Extrait choisi -
++++++
La guerre d’Irak n’est pas le « précédent » de la guerre d’Ukraine

Jean-Sylvestre Mongrenier, directeur de recherche à l’Institut Thomas More

25 mars 2023 • Analyse •


Confrontés à la brutalité des faits, les propagandistes pro-russes, lorsqu’ils se veulent subtils, pratiquent l’art des fausses symétries. La commémoration du vingtième anniversaire de la deuxième guerre d’Irak, est prétexte à de nouvelles échappées libres. En gros, les Russes ne feraient que reproduire les fautes commises par les Américains lorsqu’ils entreprirent de renverser Saddam Hussein. L’exercice est vain. Pour se hasarder au jeu des comparaisons, il faut avoir le « goût des paysages », pour citer Georges Dumézil, c’est-à-dire prendre en compte l’ensemble d’une situation historique et d’une dialectique géopolitique.
++++++
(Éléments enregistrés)
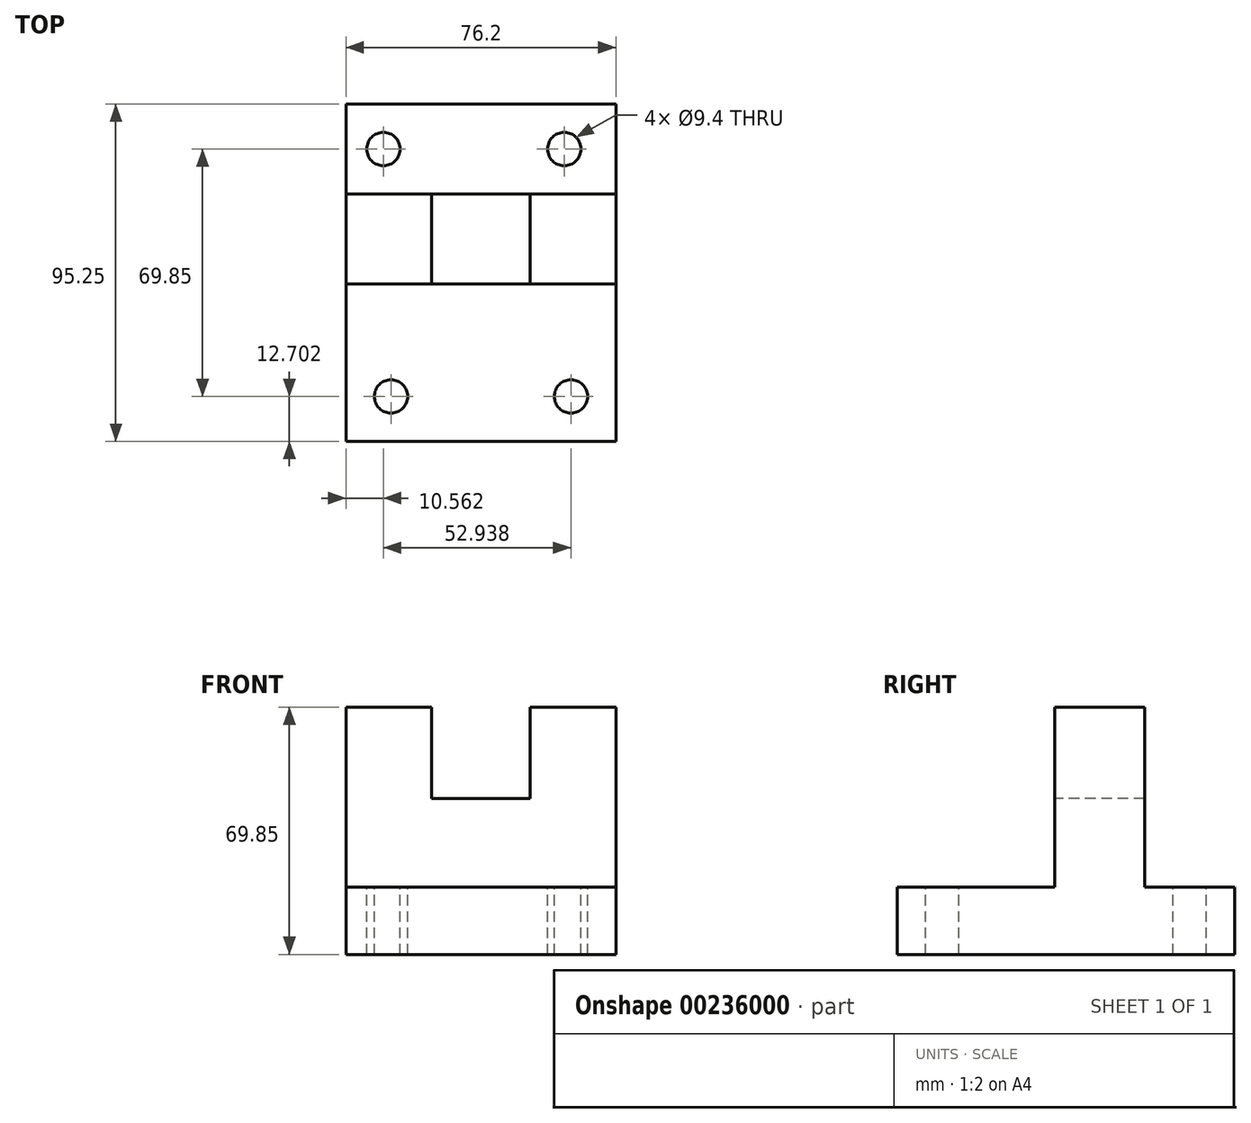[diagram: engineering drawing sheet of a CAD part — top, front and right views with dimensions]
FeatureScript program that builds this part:
annotation { "Feature Type Name" : "Feature", "Feature Type Description" : "" }
export const myFeature = defineFeature(function(context is Context, id is Id, definition is map)
    precondition{}
    {
        {
            var Q0;
            Q0=qCreatedBy(makeId("Right.planeOp"),FACE);
            var sketch = newSketch(context, id + "F0", { "sketchPlane" : qUnion([Q0])});
            skLineSegment(sketch, "E0.bottom", {"start": v(-64.07, -25.54) * mm, "end": v(-19.62, -25.54) * mm});
            skLineSegment(sketch, "E0.top", {"start": v(-64.07, -44.6) * mm, "end": v(31.18, -44.6) * mm});
            skLineSegment(sketch, "E0.left", {"start": v(-64.07, -25.54) * mm, "end": v(-64.07, -44.6) * mm});
            skLineSegment(sketch, "E0.right", {"start": v(31.18, -25.54) * mm, "end": v(31.18, -44.6) * mm});
            skLineSegment(sketch, "E1.top", {"start": v(5.78, 25.26) * mm, "end": v(-19.62, 25.26) * mm});
            skLineSegment(sketch, "E1.left", {"start": v(5.78, -25.54) * mm, "end": v(5.78, 25.26) * mm});
            skLineSegment(sketch, "E1.right", {"start": v(-19.62, -25.54) * mm, "end": v(-19.62, 25.26) * mm});
            skLineSegment(sketch, "E2.trimOffspring", {"start": v(5.78, -25.54) * mm, "end": v(31.18, -25.54) * mm});
            skSolve(sketch);
        }
        {
            var Q0;
            Q0 = qSketchRegion(id + "F0", true);
            extrude(context, id + "F1", {"entities" : qUnion([Q0]), "depth" : 76.2 * mm});
        }
        {
            var Q0;
            Q0=makeQuery(id+"F1.opExtrude","SWEPT_FACE",FACE,{"disambiguationData":[OSD([sQuery(id+"F0.wireOp",EDGE,"E1.right")])]});
            var sketch = newSketch(context, id + "F2", { "sketchPlane" : qUnion([Q0])});
            skLineSegment(sketch, "E3.bottom", {"start": v(24.18, 51.1) * mm, "end": v(52.02, 51.1) * mm});
            skLineSegment(sketch, "E3.top", {"start": v(24.18, -0.58) * mm, "end": v(52.02, -0.58) * mm});
            skLineSegment(sketch, "E3.left", {"start": v(24.18, 51.1) * mm, "end": v(24.18, -0.58) * mm});
            skLineSegment(sketch, "E3.right", {"start": v(52.02, 51.1) * mm, "end": v(52.02, -0.58) * mm});
            skPoint(sketch, "E3.middle", {"position": v(38.1, 25.26) * mm});
            skSolve(sketch);
        }
        {
            var Q0;
            Q0 = qSketchRegion(id + "F2", true);
            extrude(context, id + "F3", {"entities" : qUnion([Q0]), "operationType" : NewBodyOperationType.REMOVE, "endBound" : BoundingType.THROUGH_ALL, "oppositeDirection" : true, "depth" : 76.2 * mm});
        }
        {
            var Q0;
            Q0=makeQuery(id+"F1.opExtrude","SWEPT_FACE",FACE,{"disambiguationData":[OSD([sQuery(id+"F0.wireOp",EDGE,"E0.bottom")])]});
            var sketch = newSketch(context, id + "F4", { "sketchPlane" : qUnion([Q0])});
            skCircle(sketch, "E4", {"center": v(12.7, -51.37) * mm, "radius": 4.7 * mm});
            skCircle(sketch, "E5.MirrorC", {"center": v(63.5, -51.37) * mm, "radius": 4.7 * mm});
            skCircle(sketch, "E6", {"center": v(10.56, 18.48) * mm, "radius": 4.7 * mm});
            skCircle(sketch, "E7.MirrorC", {"center": v(61.6, 18.48) * mm, "radius": 4.7 * mm});
            skSolve(sketch);
        }
        {
            var Q0;
            Q0 = qSketchRegion(id + "F4", true);
            extrude(context, id + "F5", {"entities" : qUnion([Q0]), "operationType" : NewBodyOperationType.REMOVE, "depth" : 76.2 * mm});
        }
        {
            var Q0;
            Q0 = qSketchRegion(id + "F4", true);
            extrude(context, id + "F6", {"entities" : qUnion([Q0]), "operationType" : NewBodyOperationType.REMOVE, "endBound" : BoundingType.THROUGH_ALL, "oppositeDirection" : true, "depth" : 25.4 * mm});
        }
    });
++++++
Consignes -
- A) Répondez à ces questions sur le texte sur les guerres d'Irak et d'Ukraine :
(i) À quel institut appartient l'auteur ?
(ii) Quelle date de publication figure dans le texte ?
(iii) Quel anniversaire sert de prétexte selon le texte ?
- B) Relevez toutes les personnes nommées dans le texte sur les guerres d'Irak et d'Ukraine.
- C) Poursuivez, s'il vous plaît, le texte sur les guerres d'Irak et d'Ukraine après sa dernière phrase.

Réponses -
- A)
(i) L'Institut Thomas More.
(ii) Le 25 mars 2023.
(iii) Le vingtième anniversaire de la deuxième guerre d'Irak.

- B) Jean-Sylvestre Mongrenier, Saddam Hussein, Georges Dumézil

- C)
L’idée centrale des propagandistes russes et de quelques idiots utiles est de rappeler qu’en 2003, l’intervention américaine en Irak se fit sans mandat de l’ONU. À la différence de la première guerre d’Irak (la « guerre du Golfe »), les États-Unis ne parvinrent pas en effet à forger un consensus international. Pour contourner le veto d’autres membres permanents du Conseil de sécurité, ils agirent en dehors de ce cadre. À cela s’ajoutèrent des mensonges quant aux programmes d’armes de destruction massive. Pourtant, il faut y regarder de plus près.

Impossible d’ignorer le « pedigree » de Saddam Hussein et de son régime meurtrier, les purges et la liquidation des opposants, l’emploi d’armes chimiques contre les Kurdes ou encore les fosses communes mises au jour après le renversement du régime. À la terreur de masse s’ajoutent la volonté du nouveau Nabuchodonosor de détruire Israël et les guerres extérieures, dont l’invasion du Koweït (août 1990). Celle-ci mena à une première guerre d’Irak (1991). La défaite qui s’ensuivit et l’imposition de mesures de désarmement permirent de révéler un programme d’armes de destruction massive plus avancé que ce qui avait été annoncé par les experts de ces questions.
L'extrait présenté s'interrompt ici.